Saved data entries
[Start of section]

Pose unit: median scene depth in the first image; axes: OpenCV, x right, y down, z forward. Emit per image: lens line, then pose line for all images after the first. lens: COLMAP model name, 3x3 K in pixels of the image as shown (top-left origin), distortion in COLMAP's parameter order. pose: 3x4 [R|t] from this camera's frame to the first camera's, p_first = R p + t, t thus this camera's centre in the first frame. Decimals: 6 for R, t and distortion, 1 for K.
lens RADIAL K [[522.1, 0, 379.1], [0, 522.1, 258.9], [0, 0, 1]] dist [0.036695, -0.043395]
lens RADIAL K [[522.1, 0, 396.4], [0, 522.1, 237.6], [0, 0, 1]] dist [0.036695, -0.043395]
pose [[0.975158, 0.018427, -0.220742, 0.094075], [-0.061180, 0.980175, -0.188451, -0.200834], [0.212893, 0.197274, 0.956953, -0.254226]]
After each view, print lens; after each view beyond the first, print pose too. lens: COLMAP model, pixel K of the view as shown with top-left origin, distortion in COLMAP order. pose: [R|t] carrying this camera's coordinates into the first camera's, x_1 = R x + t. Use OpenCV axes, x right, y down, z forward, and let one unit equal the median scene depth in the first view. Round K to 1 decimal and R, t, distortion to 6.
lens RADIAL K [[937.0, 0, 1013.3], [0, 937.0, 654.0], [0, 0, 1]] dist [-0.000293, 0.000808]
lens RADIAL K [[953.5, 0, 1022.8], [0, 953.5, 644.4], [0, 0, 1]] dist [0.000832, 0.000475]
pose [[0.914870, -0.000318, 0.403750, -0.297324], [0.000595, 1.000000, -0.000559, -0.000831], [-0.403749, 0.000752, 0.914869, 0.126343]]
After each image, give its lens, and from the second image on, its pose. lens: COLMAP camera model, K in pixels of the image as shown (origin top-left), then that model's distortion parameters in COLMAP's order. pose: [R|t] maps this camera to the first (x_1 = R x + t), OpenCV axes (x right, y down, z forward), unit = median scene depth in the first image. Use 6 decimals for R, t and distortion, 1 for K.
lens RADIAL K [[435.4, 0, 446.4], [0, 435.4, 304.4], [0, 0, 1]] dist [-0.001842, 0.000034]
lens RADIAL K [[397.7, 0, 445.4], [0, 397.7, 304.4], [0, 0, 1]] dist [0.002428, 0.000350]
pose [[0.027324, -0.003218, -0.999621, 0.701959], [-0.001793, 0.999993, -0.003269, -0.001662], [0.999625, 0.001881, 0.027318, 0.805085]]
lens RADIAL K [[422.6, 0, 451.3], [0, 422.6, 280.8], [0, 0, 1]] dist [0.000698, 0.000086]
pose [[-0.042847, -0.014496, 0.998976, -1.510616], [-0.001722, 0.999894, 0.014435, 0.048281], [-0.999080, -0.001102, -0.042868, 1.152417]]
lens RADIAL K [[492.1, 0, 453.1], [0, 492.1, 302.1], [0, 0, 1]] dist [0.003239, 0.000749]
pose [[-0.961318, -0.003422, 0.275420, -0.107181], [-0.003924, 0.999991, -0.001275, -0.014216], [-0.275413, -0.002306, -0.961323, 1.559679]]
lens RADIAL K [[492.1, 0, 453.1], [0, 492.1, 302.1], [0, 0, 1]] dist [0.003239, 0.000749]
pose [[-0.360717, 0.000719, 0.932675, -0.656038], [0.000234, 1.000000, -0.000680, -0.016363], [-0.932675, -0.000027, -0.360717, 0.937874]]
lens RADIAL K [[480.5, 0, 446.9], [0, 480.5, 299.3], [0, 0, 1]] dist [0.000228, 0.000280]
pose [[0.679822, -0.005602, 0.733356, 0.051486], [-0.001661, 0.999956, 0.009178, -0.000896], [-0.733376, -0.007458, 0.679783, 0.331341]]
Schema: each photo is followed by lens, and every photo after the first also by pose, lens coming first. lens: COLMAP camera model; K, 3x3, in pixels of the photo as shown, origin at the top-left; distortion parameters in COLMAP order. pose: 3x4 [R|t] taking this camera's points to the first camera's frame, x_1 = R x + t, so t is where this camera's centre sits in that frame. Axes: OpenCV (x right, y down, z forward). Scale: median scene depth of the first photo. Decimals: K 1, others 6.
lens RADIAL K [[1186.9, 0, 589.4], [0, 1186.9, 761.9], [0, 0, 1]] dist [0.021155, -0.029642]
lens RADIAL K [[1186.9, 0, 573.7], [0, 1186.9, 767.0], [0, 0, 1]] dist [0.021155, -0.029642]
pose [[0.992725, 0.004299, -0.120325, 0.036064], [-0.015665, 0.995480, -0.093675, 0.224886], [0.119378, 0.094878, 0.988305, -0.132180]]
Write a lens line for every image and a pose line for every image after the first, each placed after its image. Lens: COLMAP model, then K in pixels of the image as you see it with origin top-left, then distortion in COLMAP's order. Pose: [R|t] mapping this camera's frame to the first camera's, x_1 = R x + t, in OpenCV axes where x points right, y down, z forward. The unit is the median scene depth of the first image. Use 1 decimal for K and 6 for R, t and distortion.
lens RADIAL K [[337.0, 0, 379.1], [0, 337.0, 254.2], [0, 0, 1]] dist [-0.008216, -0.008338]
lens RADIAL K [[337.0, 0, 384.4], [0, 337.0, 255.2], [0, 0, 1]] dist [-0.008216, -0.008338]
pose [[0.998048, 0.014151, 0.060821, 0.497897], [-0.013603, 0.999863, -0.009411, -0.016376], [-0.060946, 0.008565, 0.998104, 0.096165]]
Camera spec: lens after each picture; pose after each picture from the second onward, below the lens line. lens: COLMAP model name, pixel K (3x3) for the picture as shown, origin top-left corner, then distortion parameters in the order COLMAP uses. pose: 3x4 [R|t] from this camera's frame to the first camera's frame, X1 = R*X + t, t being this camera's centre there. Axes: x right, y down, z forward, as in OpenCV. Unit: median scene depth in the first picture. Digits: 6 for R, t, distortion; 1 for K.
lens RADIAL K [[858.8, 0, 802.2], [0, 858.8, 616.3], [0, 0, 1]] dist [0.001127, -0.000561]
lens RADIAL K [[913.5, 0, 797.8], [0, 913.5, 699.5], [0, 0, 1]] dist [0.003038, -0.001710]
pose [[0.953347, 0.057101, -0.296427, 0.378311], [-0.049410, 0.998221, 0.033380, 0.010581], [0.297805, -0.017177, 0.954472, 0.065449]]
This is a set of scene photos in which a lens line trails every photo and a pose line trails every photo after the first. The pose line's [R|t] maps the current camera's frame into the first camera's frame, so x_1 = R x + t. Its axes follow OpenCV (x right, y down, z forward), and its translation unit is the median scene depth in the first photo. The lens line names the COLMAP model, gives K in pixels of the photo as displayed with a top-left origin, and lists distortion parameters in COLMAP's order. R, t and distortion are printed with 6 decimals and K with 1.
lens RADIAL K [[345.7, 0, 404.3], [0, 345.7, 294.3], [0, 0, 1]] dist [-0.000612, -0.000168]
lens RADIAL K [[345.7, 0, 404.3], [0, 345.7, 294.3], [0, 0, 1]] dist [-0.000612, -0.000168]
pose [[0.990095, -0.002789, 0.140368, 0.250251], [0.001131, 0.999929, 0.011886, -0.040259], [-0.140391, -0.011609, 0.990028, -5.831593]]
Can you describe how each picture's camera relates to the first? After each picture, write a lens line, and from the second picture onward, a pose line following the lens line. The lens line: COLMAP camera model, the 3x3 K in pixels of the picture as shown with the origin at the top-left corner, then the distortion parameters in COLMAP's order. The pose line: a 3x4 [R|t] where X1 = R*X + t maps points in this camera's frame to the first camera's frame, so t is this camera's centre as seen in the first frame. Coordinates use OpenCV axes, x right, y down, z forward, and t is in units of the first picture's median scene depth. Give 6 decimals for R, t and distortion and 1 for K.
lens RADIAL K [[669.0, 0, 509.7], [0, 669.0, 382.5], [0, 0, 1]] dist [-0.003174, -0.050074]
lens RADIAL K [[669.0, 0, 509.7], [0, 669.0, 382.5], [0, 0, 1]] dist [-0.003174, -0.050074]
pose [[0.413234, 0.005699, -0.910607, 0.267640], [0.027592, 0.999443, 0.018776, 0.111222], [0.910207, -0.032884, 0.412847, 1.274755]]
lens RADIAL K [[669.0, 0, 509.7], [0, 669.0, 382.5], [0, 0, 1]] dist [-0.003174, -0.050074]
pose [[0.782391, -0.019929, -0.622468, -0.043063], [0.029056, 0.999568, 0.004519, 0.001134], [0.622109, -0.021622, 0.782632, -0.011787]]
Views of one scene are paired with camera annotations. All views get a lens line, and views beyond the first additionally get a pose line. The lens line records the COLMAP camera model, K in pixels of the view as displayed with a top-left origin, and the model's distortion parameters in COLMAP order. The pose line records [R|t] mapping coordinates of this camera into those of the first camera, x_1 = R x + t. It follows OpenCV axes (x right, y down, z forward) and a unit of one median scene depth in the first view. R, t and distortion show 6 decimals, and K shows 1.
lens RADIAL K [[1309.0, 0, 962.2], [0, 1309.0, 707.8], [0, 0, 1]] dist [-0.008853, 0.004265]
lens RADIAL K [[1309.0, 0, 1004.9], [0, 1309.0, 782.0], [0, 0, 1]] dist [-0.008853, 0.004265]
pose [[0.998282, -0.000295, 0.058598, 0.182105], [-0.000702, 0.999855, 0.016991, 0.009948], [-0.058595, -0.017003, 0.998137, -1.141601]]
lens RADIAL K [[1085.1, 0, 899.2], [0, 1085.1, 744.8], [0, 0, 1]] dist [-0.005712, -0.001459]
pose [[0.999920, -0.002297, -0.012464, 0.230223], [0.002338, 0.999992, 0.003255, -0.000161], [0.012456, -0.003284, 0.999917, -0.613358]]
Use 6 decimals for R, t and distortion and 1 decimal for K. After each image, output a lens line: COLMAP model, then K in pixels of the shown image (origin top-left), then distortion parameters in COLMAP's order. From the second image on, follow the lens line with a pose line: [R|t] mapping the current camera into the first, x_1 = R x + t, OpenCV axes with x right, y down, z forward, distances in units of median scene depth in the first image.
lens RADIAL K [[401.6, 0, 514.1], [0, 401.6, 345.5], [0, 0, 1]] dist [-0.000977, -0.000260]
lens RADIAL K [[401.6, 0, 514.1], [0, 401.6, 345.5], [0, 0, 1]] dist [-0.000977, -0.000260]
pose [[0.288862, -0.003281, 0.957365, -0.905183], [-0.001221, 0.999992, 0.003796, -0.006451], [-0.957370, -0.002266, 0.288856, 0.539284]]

[End of section]

What to produce: Copy out verbatim the stretch of lines above from the one containing "After each image, give" through the one containing "dist [-0.001842, 0.000034]", both included, and nothing else.

The answer:
After each image, give its lens, and from the second image on, its pose. lens: COLMAP camera model, K in pixels of the image as shown (origin top-left), then that model's distortion parameters in COLMAP's order. pose: [R|t] maps this camera to the first (x_1 = R x + t), OpenCV axes (x right, y down, z forward), unit = median scene depth in the first image. Use 6 decimals for R, t and distortion, 1 for K.
lens RADIAL K [[435.4, 0, 446.4], [0, 435.4, 304.4], [0, 0, 1]] dist [-0.001842, 0.000034]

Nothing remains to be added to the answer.